A nice easy, relatively stress free 20 mile run!!! Excellent!!

As opposed to the day before when I ended up with my gangline wrapped around the axle of my ATV - but let's not dwell on that - let's remember yesterday.

Ah - bliss!!!!

Thanks Lisa!!!!

Tuesday 26 October 2010

“Luck is what happens when preparation meets opportunity.” - Seneca

Good thing I'm not a big believer in luck. This is how my run started today -

I backed my ATV out of the garage and managed to destroy my rearview mirror in the process. Nice!!!

About 7 miles into the run we came over a rise and spotted a couple loose cows. How is it that it is okay to pass them when 4 little measly strands of barb wire that dogs can slip through in a heartbeat, but panic ensures without???

'Luckily' (yes, I'm grinning - luck didn't have much to do with it - training and experience played a much bigger factor!!!) we got by without incident!

And yes, Mom and baby ran along next to us for about a 1/4 mile before we got by them.


Monday 25 October 2010

There Is No Denying It Now!!

It started yesterday...
Big, fat, fluffy wet flakes of snow!!!

Sure, they were melting almost as soon as they hit the ground, but on the way down, they were indeed snowflakes.

By this morning flakes were actually sticking to the ground!!

Yup, no denying now....winter is on it's way...

The sounds of sled runners on snow, the crunch of snow underfoot on cold winters mornings, beautiful pristine white landscapes......I love it all.

Yet this morning my one thought was...

ACK!!!! Where did summer go!!!!????? I'm not ready for winter yet!!!!

...BUT I'm still smiling!!!!! Dasher is too!!!

Thursday 21 October 2010

Baled Out

Straw bales are an important part of winter survival gear for us country folk. Most years my very thoughtful neighbours across the highway give me enough straw bales to get me through the season, but since they didn't put any crops in this year we were on our own this time. Well, that is until 'Other Side of the Valley' Lisa put together a little straw co-op. Five of us got together and purchased 120 bales.

"Many hands make light work."
-John Heywood
Lisa has a pretty messed up back, so she was assigned the job of counting!

One hundred and twenty bales ready to roll!

Our 'take' was 30 bales. Ten of those will insulate the water line to the garage and the other 20 will be keeping the dogs warm and cozy for the winter!

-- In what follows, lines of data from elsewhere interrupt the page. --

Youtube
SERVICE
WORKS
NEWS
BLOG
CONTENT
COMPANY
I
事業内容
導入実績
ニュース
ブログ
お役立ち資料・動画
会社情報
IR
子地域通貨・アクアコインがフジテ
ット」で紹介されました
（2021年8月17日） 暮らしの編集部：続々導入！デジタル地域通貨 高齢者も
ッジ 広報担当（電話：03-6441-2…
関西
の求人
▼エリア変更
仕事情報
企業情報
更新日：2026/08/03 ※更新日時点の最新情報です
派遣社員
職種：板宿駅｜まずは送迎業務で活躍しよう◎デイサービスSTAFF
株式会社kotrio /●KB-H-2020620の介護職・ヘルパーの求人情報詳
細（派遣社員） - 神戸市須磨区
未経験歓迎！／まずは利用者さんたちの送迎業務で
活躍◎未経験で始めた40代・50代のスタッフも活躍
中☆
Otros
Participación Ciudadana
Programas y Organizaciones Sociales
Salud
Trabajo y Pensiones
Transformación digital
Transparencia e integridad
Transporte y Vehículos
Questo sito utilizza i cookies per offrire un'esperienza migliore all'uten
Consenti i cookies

Lisa will be using her 30 for her dogs and her sheep.

In addition Eve and Sandy's horses will be warm for the winter, as will Stacey's dogs and garden!!

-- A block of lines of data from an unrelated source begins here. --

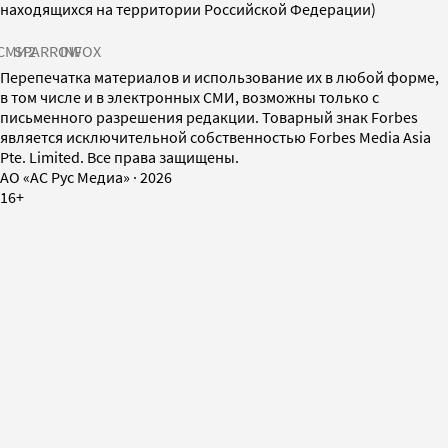
находящихся на территории Российской Федерации)
СМИ2
SPARROW
INFOX
Перепечатка материалов и использование их в любой форме,
в том числе и в электронных СМИ, возможны только с
письменного разрешения редакции. Товарный знак Forbes
является исключительной собственностью Forbes Media Asia
Pte. Limited. Все права защищены.
AO «АС Рус Медиа»
·
2026
16+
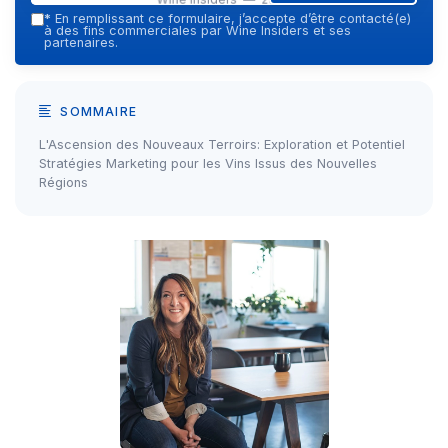
*
En remplissant ce formulaire, j’accepte d’être contacté(e)
à des fins commerciales par Wine Insiders et ses
partenaires.
SOMMAIRE
L'Ascension des Nouveaux Terroirs: Exploration et Potentiel
Stratégies Marketing pour les Vins Issus des Nouvelles
Régions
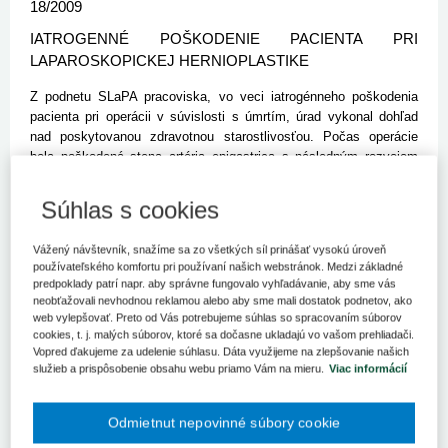
18/2009
IATROGENNÉ POŠKODENIE PACIENTA PRI
LAPAROSKOPICKEJ HERNIOPLASTIKE
Z podnetu SLaPA pracoviska, vo veci iatrogénneho poškodenia
pacienta pri operácii v súvislosti s úmrtím, úrad vykonal dohľad
nad poskytovanou zdravotnou starostlivosťou. Počas operácie
bola poškodená stena artéria epigastrica s následným rozvojom
hemoragického šoku. Následnou reoperáciou poškodená artéria
ligovaná, pacient v dôsledku šoku z predchádzajúceho krvácania
Súhlas s cookies
zomrel.
Vážený návštevník, snažíme sa zo všetkých síl prinášať vysokú úroveň
Anamnéza, objektívne vyšetrenia, epikritické zhodnotenie:
používateľského komfortu pri používaní našich webstránok. Medzi základné
predpoklady patrí napr. aby správne fungovalo vyhľadávanie, aby sme vás
71-ročný pacient prijatý na chirurgické oddelenie na plánovanú
neobťažovali nevhodnou reklamou alebo aby sme mali dostatok podnetov, ako
operáciu pravostrannej slabinovej prietrže. V anamnéze udával, že
web vylepšovať. Preto od Vás potrebujeme súhlas so spracovaním súborov
sa lieči na vysoký krvný tlak, chronickú fibriláciu predsiení srdca,
cookies, t. j. malých súborov, ktoré sa dočasne ukladajú vo vašom prehliadači.
mitrálnu insuficienciu srdca II stupňa. Pre uvedené ochorenia je
Vopred ďakujeme za udelenie súhlasu. Dáta využijeme na zlepšovanie našich
trvale na antikoagulačnej liečbe Warfarinom. Predoperačné interné
služieb a prispôsobenie obsahu webu priamo Vám na mieru.
Viac informácií
vyšetrenie: kardiopulmonálne kompenzovaný, chronická ICHS
bolestivá forma s permanentnou fibriláciou predsiení, na
Odmietnut nepovinné súbory cookie
antikoagulačnej liečbe, hemodynamicky kompenzovaná, mitrálna
regurgitácia II.-III. st., arteriálna hypertenzia II. st. WHO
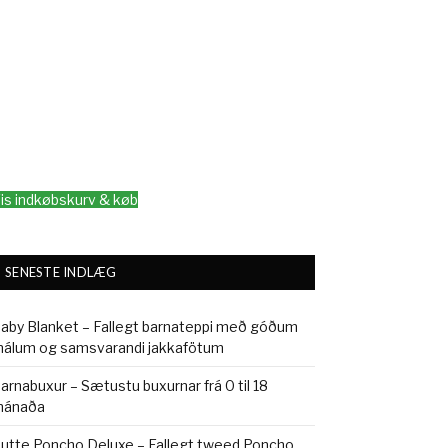
is indkøbskurv & køb
SENESTE INDLÆG
aby Blanket – Fallegt barnateppi með góðum
álum og samsvarandi jakkafötum
arnabuxur – Sætustu buxurnar frá 0 til 18
ánaða
utte Poncho Deluxe – Fallegt tweed Poncho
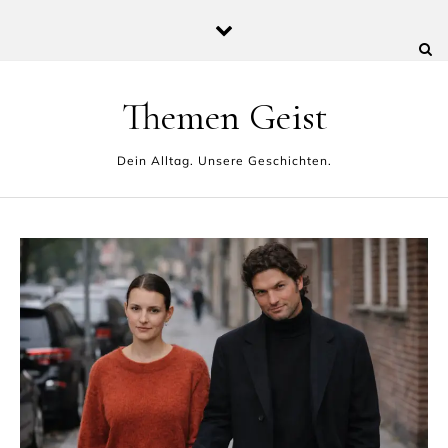
Skip to content
Themen Geist
Dein Alltag. Unsere Geschichten.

One more 'pre-winter' task checked off on the list!!

Wednesday 20 October 2010

Moving To A New Neighbourhood And Meeting TheLocals

We did a bit of rearranging in the yard yesterday and when it was all said and done Sherwood found himself out on a stakeout chain.

One of the first things you should do when you move to a new neighourhood is to get to know the locals.

Seems like a pretty friendly place!!!